Abstract

To ensure implementation, the Agency for Health Care Policy and Research's (AHCPR) Guideline for the Treatment of Depression in Primary Care was recently translated into a local document by a large health maintenance organization (HMO). The guideline revision process was studied on the basis of interviews with members of the guideline revision committee and others, observation of meetings, and documents and correspondence. The HMO changed the AHCPR guideline for reasons of convenience, credibility, audience, purpose, and context. For example, in their roles as representative consumers, committee members perceived that the AHCPR guideline, although addressed to primary care clinicians, was actually written from a psychiatric perspective and based on a psychiatric literature not relevant to primary care. Although the guidelines differ dramatically in length and format, coverage, emphasis, and organizing principle, substantive conflict between the two guidelines' recommendations is minimal. For example, the emphasis on medication is greater in the adaptation, which adds considerable original material of a practical nature on drugs and drug use.
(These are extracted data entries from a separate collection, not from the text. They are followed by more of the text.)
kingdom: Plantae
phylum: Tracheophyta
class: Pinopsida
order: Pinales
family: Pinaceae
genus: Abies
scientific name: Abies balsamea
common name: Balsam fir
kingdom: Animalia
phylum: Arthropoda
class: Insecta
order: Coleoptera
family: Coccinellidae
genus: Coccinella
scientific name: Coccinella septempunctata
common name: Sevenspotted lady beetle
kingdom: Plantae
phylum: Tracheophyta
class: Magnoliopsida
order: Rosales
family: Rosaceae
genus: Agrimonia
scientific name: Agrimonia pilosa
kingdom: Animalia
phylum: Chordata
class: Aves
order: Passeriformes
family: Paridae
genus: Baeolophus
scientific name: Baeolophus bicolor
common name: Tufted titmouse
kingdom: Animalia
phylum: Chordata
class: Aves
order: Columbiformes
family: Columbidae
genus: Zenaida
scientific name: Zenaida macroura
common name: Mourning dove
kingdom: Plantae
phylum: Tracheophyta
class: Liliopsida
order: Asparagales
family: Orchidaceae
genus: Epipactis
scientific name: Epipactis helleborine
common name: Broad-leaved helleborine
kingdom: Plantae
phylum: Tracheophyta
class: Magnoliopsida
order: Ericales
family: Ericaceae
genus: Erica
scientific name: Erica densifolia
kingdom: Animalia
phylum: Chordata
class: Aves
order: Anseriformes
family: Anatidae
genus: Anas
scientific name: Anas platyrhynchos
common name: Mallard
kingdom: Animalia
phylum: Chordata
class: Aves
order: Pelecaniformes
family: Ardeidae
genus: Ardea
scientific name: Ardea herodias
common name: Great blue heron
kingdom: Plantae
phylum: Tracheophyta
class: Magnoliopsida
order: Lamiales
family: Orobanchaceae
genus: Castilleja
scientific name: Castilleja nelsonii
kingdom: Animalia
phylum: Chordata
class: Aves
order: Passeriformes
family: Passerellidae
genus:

In addition, the original guideline has a "research literature orientation." In contrast, the adaptation is described as "clinical decision oriented", identifying the key actions and decisions that a practicing clinician must make to treat depression. Translation of science-oriented national guidelines into user-oriented documents tailored to local audiences and settings can add great value to the guideline development process without sacrificing science-derived integrity-and is probably essential to successful implementation.